The city of Wuhan registered no new cases of COVID-19 in 24 hours -- for the first time since reporting its first case in December in an outbreak that has gone on to infect more than 250,000 people around the world and kill more than 11,000 people.
"Yesterday, Wuhan reported no new cases for the first time since the outbreak started," WHO chief Tedros Adhanom Ghebreyesus told a virtual news conference in Geneva.
"Wuhan provides hope for the rest of the world that even the most severe situation can be turned around.
"Of course, we must exercise caution; the situation can reverse.
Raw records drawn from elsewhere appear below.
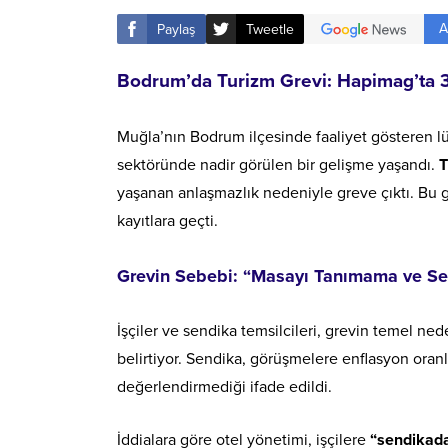
A
Paylaş
Tweetle
Bodrum’da Turizm Grevi: Hapimag’ta 373
Muğla’nın Bodrum ilçesinde faaliyet gösteren lük
sektöründe nadir görülen bir gelişme yaşandı.
T
yaşanan anlaşmazlık nedeniyle greve çıktı. Bu 
kayıtlara geçti.
Grevin Sebebi: “Masayı Tanımama ve Sen
İşçiler ve sendika temsilcileri, grevin temel n
belirtiyor. Sendika, görüşmelere enflasyon oranl
değerlendirmediği ifade edildi.
İddialara göre otel yönetimi, işçilere
“sendikada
But the experience of cities and countries that have pushed back this coronavirus gives hope and courage to the rest of the world."
China as a whole is now reporting only a handful of new infections each day -- all of them apparently from overseas visitors -- as the crisis has shifted from Asia to Europe, which has now reported more deaths than China.
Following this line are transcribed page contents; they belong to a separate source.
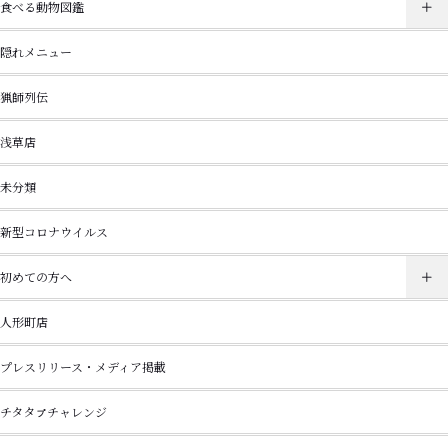
食べる動物図鑑
隠れメニュー
猟師列伝
浅草店
未分類
新型コロナウイルス
初めての方へ
人形町店
プレスリリース・メディア掲載
チタタㇷ゚チャレンジ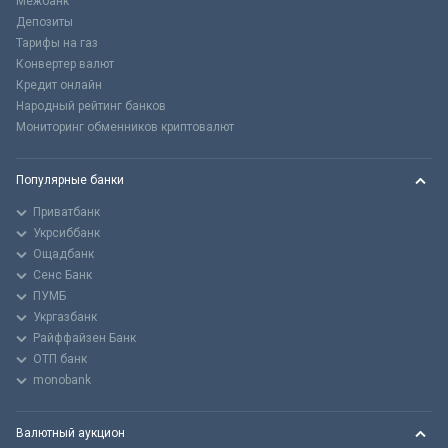
Межбанк
Депозиты
Тарифы на газ
Конвертер валют
Кредит онлайн
Народный рейтинг банков
Мониторинг обменников криптовалют
Популярные банки
Приватбанк
Укрсиббанк
Ощадбанк
Сенс Банк
ПУМБ
Укргазбанк
Райффайзен Банк
ОТП банк
monobank
Валютный аукцион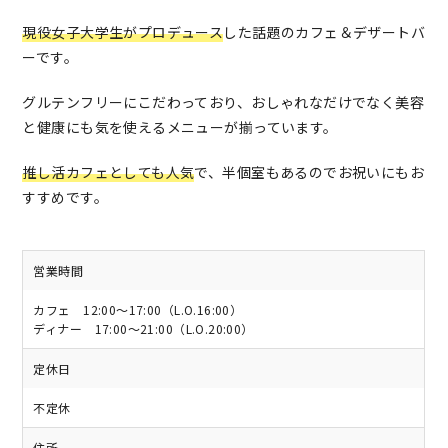
現役女子大学生がプロデュース
した話題のカフェ＆デザートバ
ーです。
グルテンフリーにこだわっており、おしゃれなだけでなく美容
と健康にも気を使えるメニューが揃っています。
推し活カフェとしても人気
で、半個室もあるのでお祝いにもお
すすめです。
営業時間
カフェ 12:00〜17:00（L.O.16:00）
ディナー 17:00〜21:00（L.O.20:00）
定休日
不定休
住所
Tedros said the WHO's greatest worry was the impact that the virus could have if it took hold in countries with weaker health systems or more vulnerable populations.
"That concern has now become very real and urgent," he said, but added that significant sickness and loss of life in such countries was not inevitable.
"Unlike any pandemic in history, we have the power to change the way this goes," he said.
- Young 'not invincible' -
Tedros said that although older people had been the hardest hit by the disease, younger people were not spared, saying they made up many of the sufferers needing hospital treatment.
He said solidarity between the generations was one of the keys to defeating the spread of the pandemic.
"Today I have a message for young people: you are not invincible. This virus could put you in hospital for weeks -- or even kill you," Tedros warned.
"Even if you don't get sick, the choices you make about where you go could be the difference between life and death for someone else.
"I'm grateful that so many young people are spreading the word and not the virus."
WHO emergencies director Michael Ryan said that two out of three people in intensive care in badly-hit Italy were aged under 70.
- Physical distancing -
The WHO also said it was now using the term "physical distancing" rather than "social distancing" to describe the need to maintain space between people to avoid the virus passing.
Although people may need to go into physical isolation, they did not need to become socially isolated, he said, adding it was important to maintain good mental health during the crisis.
"We can keep connected in many ways without physically being in the same space," said Maria Van Kerkhove, who heads the WHO's emerging diseases unit.
"We want people to still remain connected."
Tedros added: "It's normal to feel stressed, confused and scared during a crisis. Talking to people you know and trust can help."
Whilst advising people to maintain their mental and physical health during the crisis, including exercising and eating a healthy diet to help the immune system, Tedros also had a message for the world's smokers.
"Don't smoke. Smoking can increase your risk of developing severe disease if you become infected with COVID-19," he said.
The WHO also said it was launching a new health alert messaging service on WhatsApp, containing news, information, details on symptoms and how to prevent against catching the virus.
To access it, WhatsApp users need to send the word "hi" to the number 0041 798 931 892.